» **EXERCISE DESCRIPTION**
Retype the lines below exactly, but only those from the line that has "Custom websites and local SEO for Acworth" through the line that has "Cookie policy". Omit every picture.
BEGIN
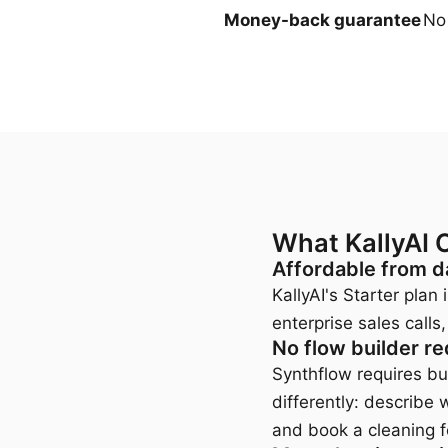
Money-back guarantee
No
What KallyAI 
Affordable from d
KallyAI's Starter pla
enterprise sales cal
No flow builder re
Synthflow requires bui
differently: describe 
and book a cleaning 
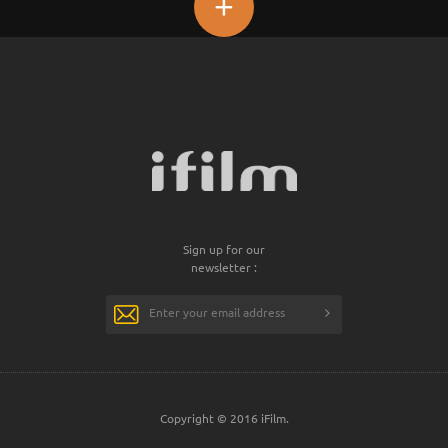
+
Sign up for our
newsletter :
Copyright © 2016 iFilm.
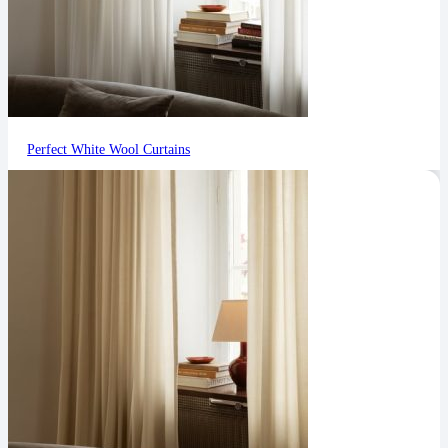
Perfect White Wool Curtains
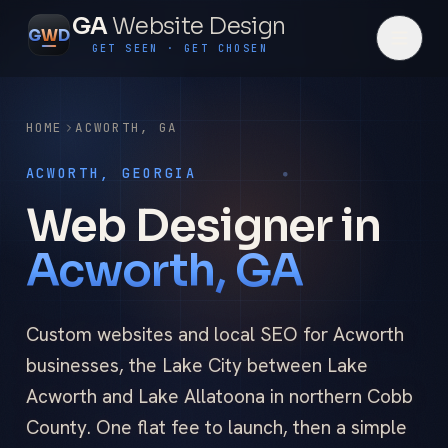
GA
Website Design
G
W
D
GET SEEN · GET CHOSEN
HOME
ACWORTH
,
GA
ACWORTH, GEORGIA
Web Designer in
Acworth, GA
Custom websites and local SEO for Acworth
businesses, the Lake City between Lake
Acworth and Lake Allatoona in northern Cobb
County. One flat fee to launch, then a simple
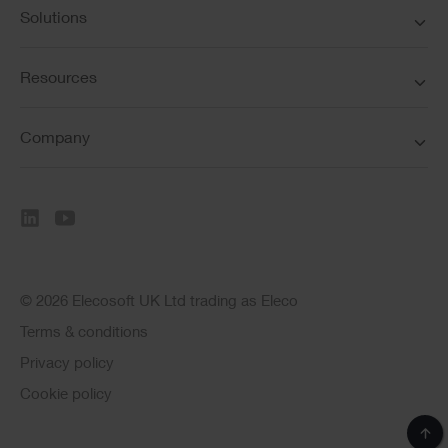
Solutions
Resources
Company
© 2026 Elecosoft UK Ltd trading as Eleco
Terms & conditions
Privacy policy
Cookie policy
END
BEGIN
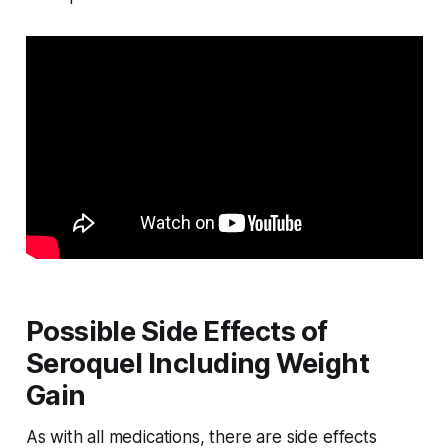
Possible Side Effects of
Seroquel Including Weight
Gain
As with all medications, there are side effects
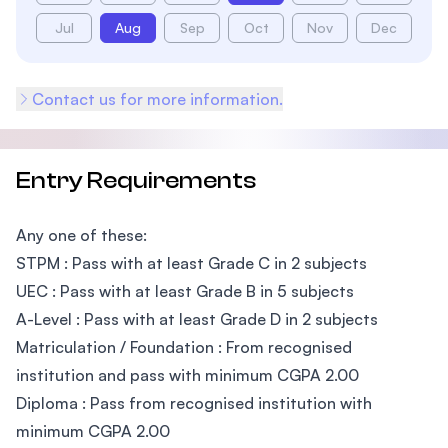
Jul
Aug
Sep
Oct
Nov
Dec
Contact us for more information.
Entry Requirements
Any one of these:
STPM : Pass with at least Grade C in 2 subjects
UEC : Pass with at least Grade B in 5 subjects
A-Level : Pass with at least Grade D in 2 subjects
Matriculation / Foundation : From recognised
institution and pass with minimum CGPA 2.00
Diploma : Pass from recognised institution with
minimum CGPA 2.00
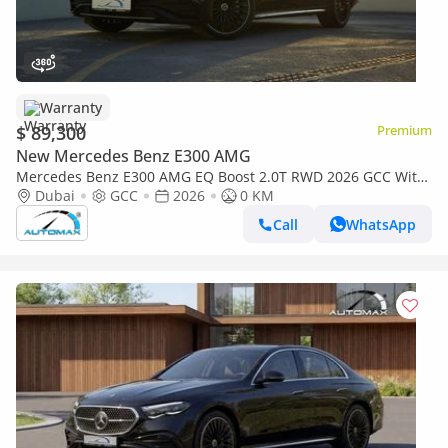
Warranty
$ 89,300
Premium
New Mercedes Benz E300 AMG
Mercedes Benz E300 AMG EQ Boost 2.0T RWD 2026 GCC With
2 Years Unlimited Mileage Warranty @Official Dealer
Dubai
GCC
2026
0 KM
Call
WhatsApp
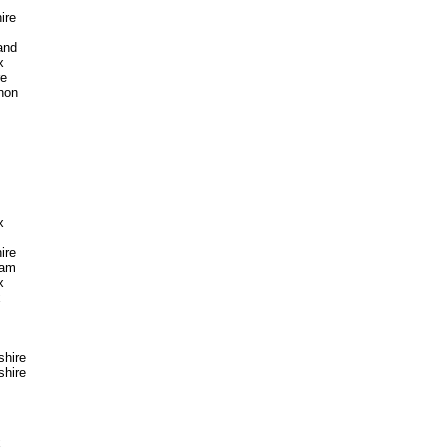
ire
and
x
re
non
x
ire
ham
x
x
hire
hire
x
END
» **YOUR RESPONSE**
Custom websites and local SEO for Acworth
businesses, the Lake City between Lake
Acworth and Lake Allatoona in northern Cobb
County. One flat fee to launch, then a simple
Solutions
Resources
Company
© 2026 Elecosoft UK Ltd trading as Eleco
Terms & conditions
Privacy policy
Cookie policy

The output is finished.